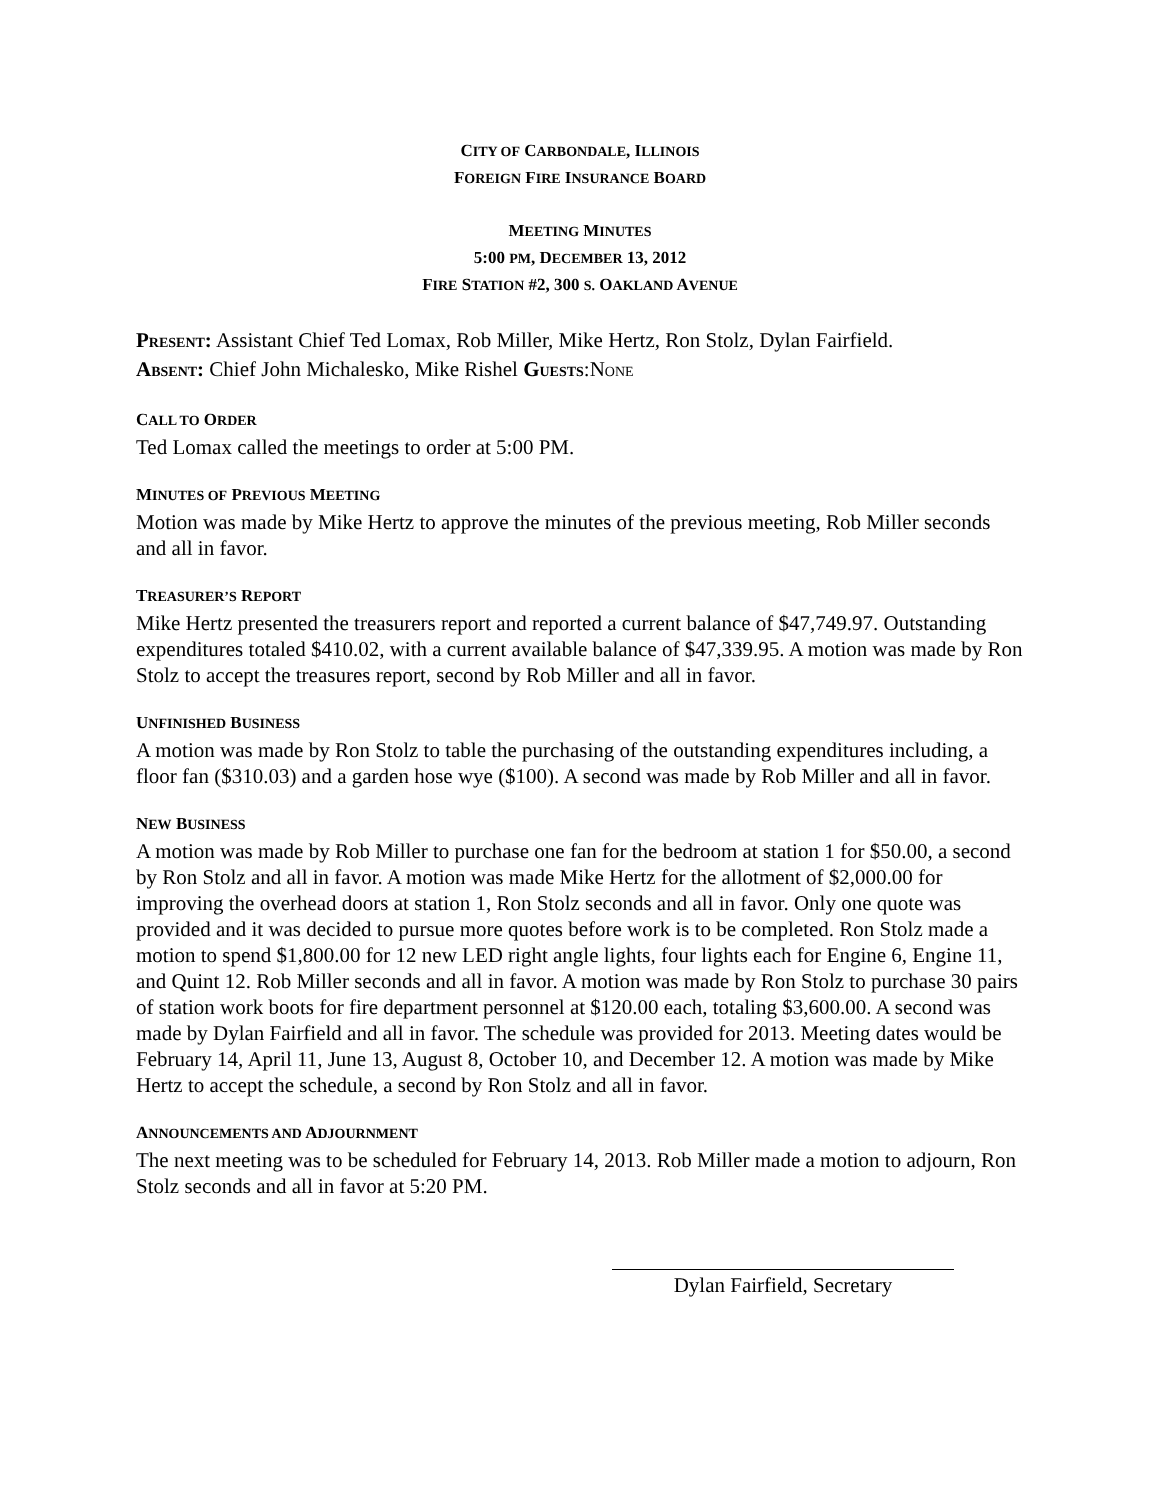CITY OF CARBONDALE, ILLINOIS
FOREIGN FIRE INSURANCE BOARD
MEETING MINUTES
5:00 PM, DECEMBER 13, 2012
FIRE STATION #2, 300 S. OAKLAND AVENUE
PRESENT: Assistant Chief Ted Lomax, Rob Miller, Mike Hertz, Ron Stolz, Dylan Fairfield.
ABSENT: Chief John Michalesko, Mike Rishel GUESTS:NONE
CALL TO ORDER
Ted Lomax called the meetings to order at 5:00 PM.
MINUTES OF PREVIOUS MEETING
Motion was made by Mike Hertz to approve the minutes of the previous meeting, Rob Miller seconds and all in favor.
TREASURER’S REPORT
Mike Hertz presented the treasurers report and reported a current balance of $47,749.97. Outstanding expenditures totaled $410.02, with a current available balance of $47,339.95. A motion was made by Ron Stolz to accept the treasures report, second by Rob Miller and all in favor.
UNFINISHED BUSINESS
A motion was made by Ron Stolz to table the purchasing of the outstanding expenditures including, a floor fan ($310.03) and a garden hose wye ($100). A second was made by Rob Miller and all in favor.
NEW BUSINESS
A motion was made by Rob Miller to purchase one fan for the bedroom at station 1 for $50.00, a second by Ron Stolz and all in favor. A motion was made Mike Hertz for the allotment of $2,000.00 for improving the overhead doors at station 1, Ron Stolz seconds and all in favor. Only one quote was provided and it was decided to pursue more quotes before work is to be completed. Ron Stolz made a motion to spend $1,800.00 for 12 new LED right angle lights, four lights each for Engine 6, Engine 11, and Quint 12. Rob Miller seconds and all in favor. A motion was made by Ron Stolz to purchase 30 pairs of station work boots for fire department personnel at $120.00 each, totaling $3,600.00. A second was made by Dylan Fairfield and all in favor. The schedule was provided for 2013. Meeting dates would be February 14, April 11, June 13, August 8, October 10, and December 12. A motion was made by Mike Hertz to accept the schedule, a second by Ron Stolz and all in favor.
ANNOUNCEMENTS AND ADJOURNMENT
The next meeting was to be scheduled for February 14, 2013. Rob Miller made a motion to adjourn, Ron Stolz seconds and all in favor at 5:20 PM.
Dylan Fairfield, Secretary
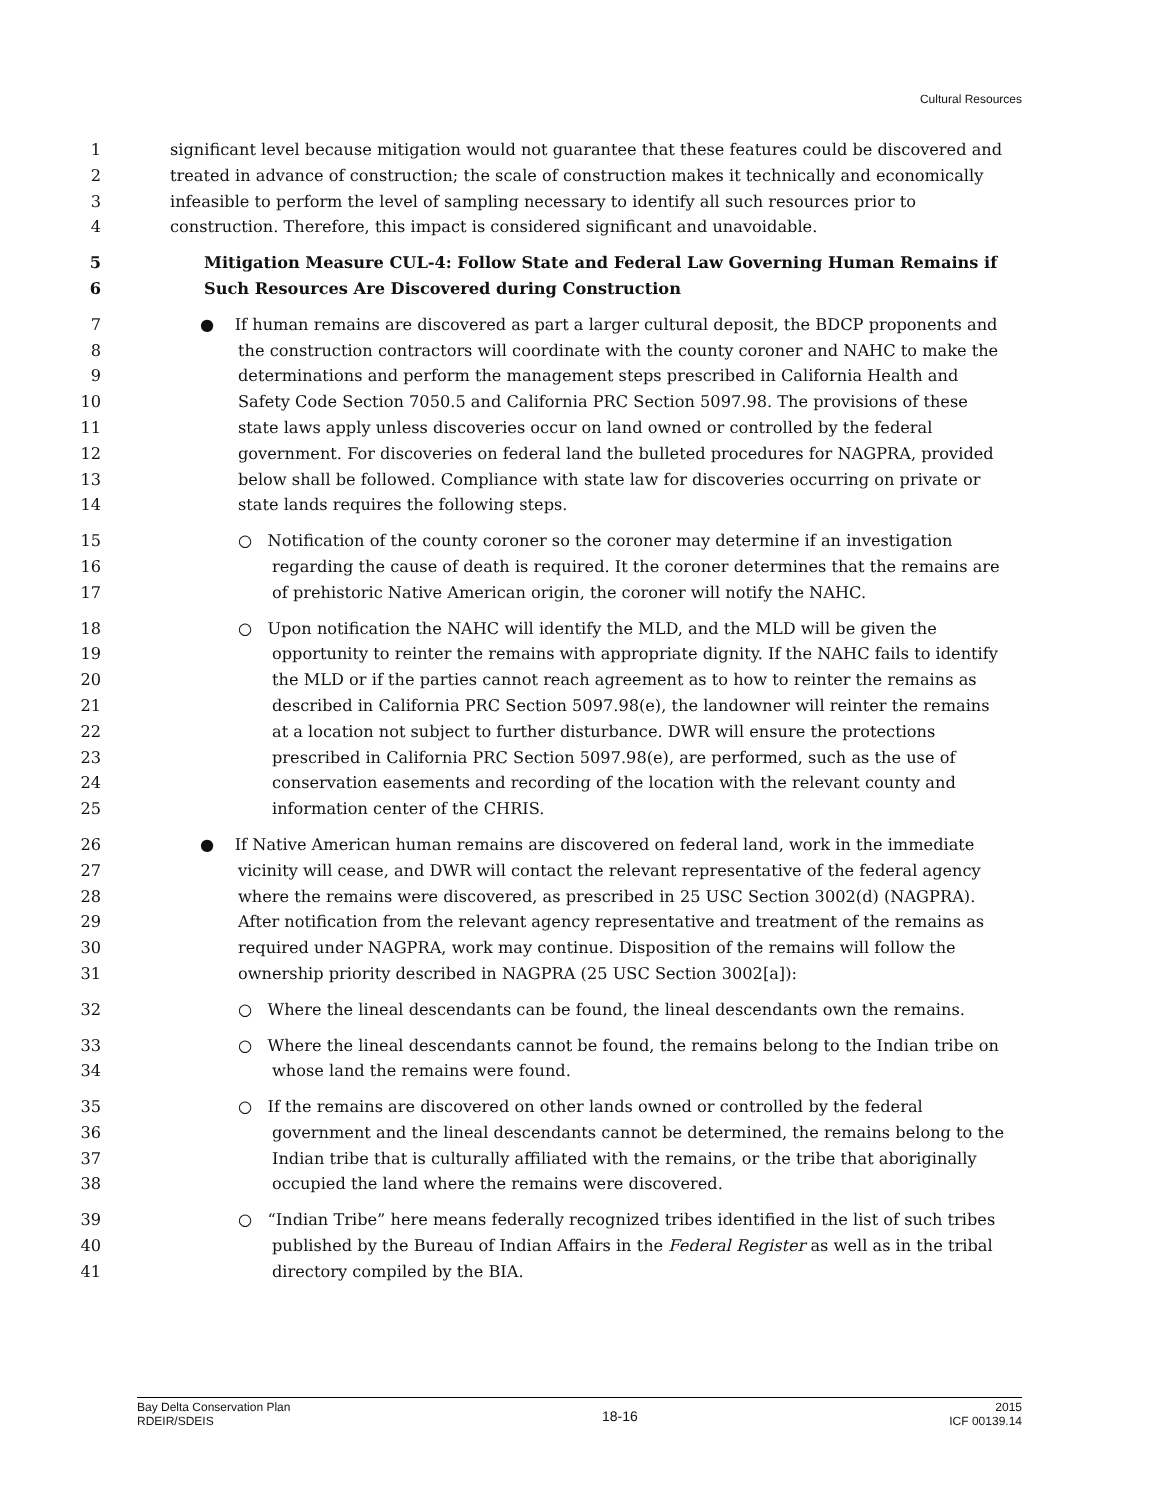Cultural Resources
1 significant level because mitigation would not guarantee that these features could be discovered and
2 treated in advance of construction; the scale of construction makes it technically and economically
3 infeasible to perform the level of sampling necessary to identify all such resources prior to
4 construction. Therefore, this impact is considered significant and unavoidable.
5 Mitigation Measure CUL-4: Follow State and Federal Law Governing Human Remains if
6 Such Resources Are Discovered during Construction
7 ● If human remains are discovered as part a larger cultural deposit, the BDCP proponents and
8 the construction contractors will coordinate with the county coroner and NAHC to make the
9 determinations and perform the management steps prescribed in California Health and
10 Safety Code Section 7050.5 and California PRC Section 5097.98. The provisions of these
11 state laws apply unless discoveries occur on land owned or controlled by the federal
12 government. For discoveries on federal land the bulleted procedures for NAGPRA, provided
13 below shall be followed. Compliance with state law for discoveries occurring on private or
14 state lands requires the following steps.
15 ○ Notification of the county coroner so the coroner may determine if an investigation
16 regarding the cause of death is required. It the coroner determines that the remains are
17 of prehistoric Native American origin, the coroner will notify the NAHC.
18 ○ Upon notification the NAHC will identify the MLD, and the MLD will be given the
19 opportunity to reinter the remains with appropriate dignity. If the NAHC fails to identify
20 the MLD or if the parties cannot reach agreement as to how to reinter the remains as
21 described in California PRC Section 5097.98(e), the landowner will reinter the remains
22 at a location not subject to further disturbance. DWR will ensure the protections
23 prescribed in California PRC Section 5097.98(e), are performed, such as the use of
24 conservation easements and recording of the location with the relevant county and
25 information center of the CHRIS.
26 ● If Native American human remains are discovered on federal land, work in the immediate
27 vicinity will cease, and DWR will contact the relevant representative of the federal agency
28 where the remains were discovered, as prescribed in 25 USC Section 3002(d) (NAGPRA).
29 After notification from the relevant agency representative and treatment of the remains as
30 required under NAGPRA, work may continue. Disposition of the remains will follow the
31 ownership priority described in NAGPRA (25 USC Section 3002[a]):
32 ○ Where the lineal descendants can be found, the lineal descendants own the remains.
33 ○ Where the lineal descendants cannot be found, the remains belong to the Indian tribe on
34 whose land the remains were found.
35 ○ If the remains are discovered on other lands owned or controlled by the federal
36 government and the lineal descendants cannot be determined, the remains belong to the
37 Indian tribe that is culturally affiliated with the remains, or the tribe that aboriginally
38 occupied the land where the remains were discovered.
39 ○ “Indian Tribe” here means federally recognized tribes identified in the list of such tribes
40 published by the Bureau of Indian Affairs in the Federal Register as well as in the tribal
41 directory compiled by the BIA.
Bay Delta Conservation Plan
RDEIR/SDEIS
18-16
2015
ICF 00139.14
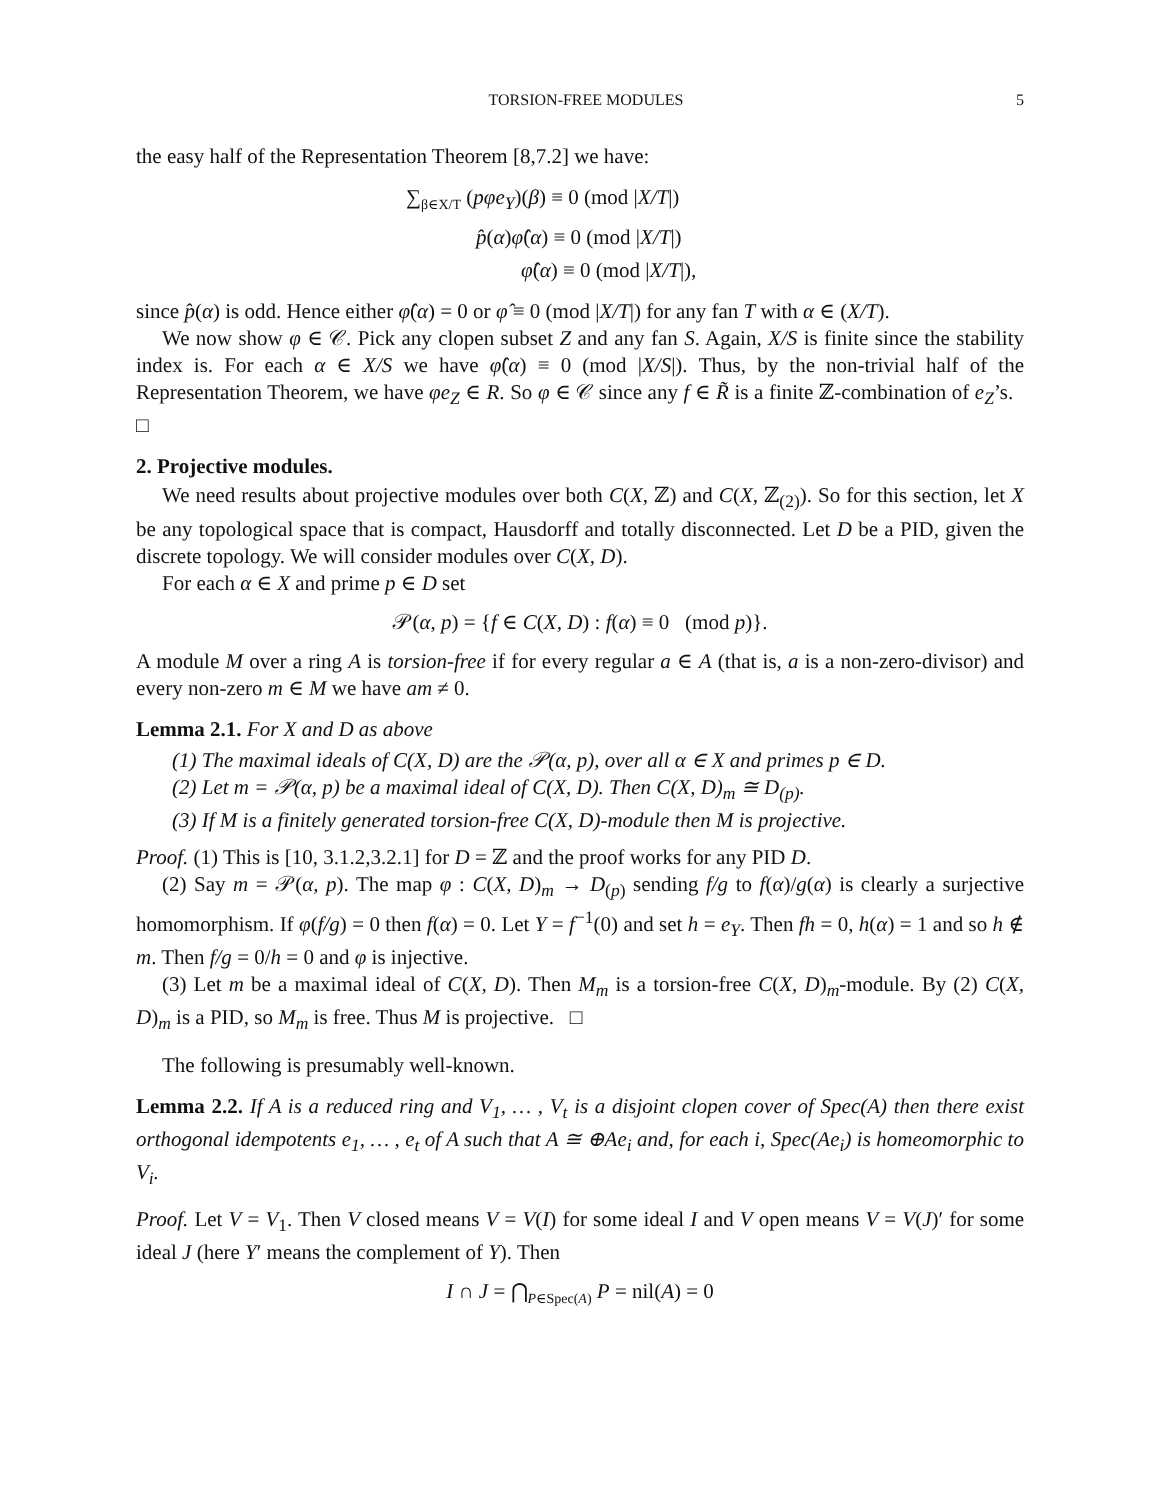TORSION-FREE MODULES 5
the easy half of the Representation Theorem [8,7.2] we have:
∑<sub>β∈X/T</sub> (pφe<sub>Y</sub>)(β) ≡ 0 (mod |X/T|)
p̂(α)φ̂(α) ≡ 0 (mod |X/T|)
φ̂(α) ≡ 0 (mod |X/T|),
since p̂(α) is odd. Hence either φ̂(α) = 0 or φ̂ ≡ 0 (mod |X/T|) for any fan T with α ∈ (X/T).
We now show φ ∈ 𝒞. Pick any clopen subset Z and any fan S. Again, X/S is finite since the stability index is. For each α ∈ X/S we have φ̂(α) ≡ 0 (mod |X/S|). Thus, by the non-trivial half of the Representation Theorem, we have φe<sub>Z</sub> ∈ R. So φ ∈ 𝒞 since any f ∈ R̃ is a finite ℤ-combination of e<sub>Z</sub>’s. □
2. Projective modules.
We need results about projective modules over both C(X, ℤ) and C(X, ℤ<sub>(2)</sub>). So for this section, let X be any topological space that is compact, Hausdorff and totally disconnected. Let D be a PID, given the discrete topology. We will consider modules over C(X, D).
For each α ∈ X and prime p ∈ D set
𝒫(α, p) = {f ∈ C(X, D) : f(α) ≡ 0 (mod p)}.
A module M over a ring A is torsion-free if for every regular a ∈ A (that is, a is a non-zero-divisor) and every non-zero m ∈ M we have am ≠ 0.
Lemma 2.1. For X and D as above
(1) The maximal ideals of C(X, D) are the 𝒫(α, p), over all α ∈ X and primes p ∈ D.
(2) Let m = 𝒫(α, p) be a maximal ideal of C(X, D). Then C(X, D)<sub>m</sub> ≅ D<sub>(p)</sub>.
(3) If M is a finitely generated torsion-free C(X, D)-module then M is projective.
Proof. (1) This is [10, 3.1.2,3.2.1] for D = ℤ and the proof works for any PID D.
(2) Say m = 𝒫(α, p). The map φ : C(X, D)<sub>m</sub> → D<sub>(p)</sub> sending f/g to f(α)/g(α) is clearly a surjective homomorphism. If φ(f/g) = 0 then f(α) = 0. Let Y = f<sup>−1</sup>(0) and set h = e<sub>Y</sub>. Then fh = 0, h(α) = 1 and so h ∉ m. Then f/g = 0/h = 0 and φ is injective.
(3) Let m be a maximal ideal of C(X, D). Then M<sub>m</sub> is a torsion-free C(X, D)<sub>m</sub>-module. By (2) C(X, D)<sub>m</sub> is a PID, so M<sub>m</sub> is free. Thus M is projective. □
The following is presumably well-known.
Lemma 2.2. If A is a reduced ring and V<sub>1</sub>, … , V<sub>t</sub> is a disjoint clopen cover of Spec(A) then there exist orthogonal idempotents e<sub>1</sub>, … , e<sub>t</sub> of A such that A ≅ ⊕Ae<sub>i</sub> and, for each i, Spec(Ae<sub>i</sub>) is homeomorphic to V<sub>i</sub>.
Proof. Let V = V<sub>1</sub>. Then V closed means V = V(I) for some ideal I and V open means V = V(J)′ for some ideal J (here Y′ means the complement of Y). Then
I ∩ J = ⋂<sub>P∈Spec(A)</sub> P = nil(A) = 0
━━━
TASK DESCRIPTION:
Using the entries above, give back exactly the line containing "FIRE STATION #2, 300 S. OAKLAND AVENUE", the line containing "NEW BUSINESS", and every line between them, and nothing else.

RESPONSE TO THIS EXERCISE:
FIRE STATION #2, 300 S. OAKLAND AVENUE
PRESENT: Assistant Chief Ted Lomax, Rob Miller, Mike Hertz, Ron Stolz, Dylan Fairfield.
ABSENT: Chief John Michalesko, Mike Rishel GUESTS:NONE
CALL TO ORDER
Ted Lomax called the meetings to order at 5:00 PM.
MINUTES OF PREVIOUS MEETING
Motion was made by Mike Hertz to approve the minutes of the previous meeting, Rob Miller seconds and all in favor.
TREASURER’S REPORT
Mike Hertz presented the treasurers report and reported a current balance of $47,749.97. Outstanding expenditures totaled $410.02, with a current available balance of $47,339.95. A motion was made by Ron Stolz to accept the treasures report, second by Rob Miller and all in favor.
UNFINISHED BUSINESS
A motion was made by Ron Stolz to table the purchasing of the outstanding expenditures including, a floor fan ($310.03) and a garden hose wye ($100). A second was made by Rob Miller and all in favor.
NEW BUSINESS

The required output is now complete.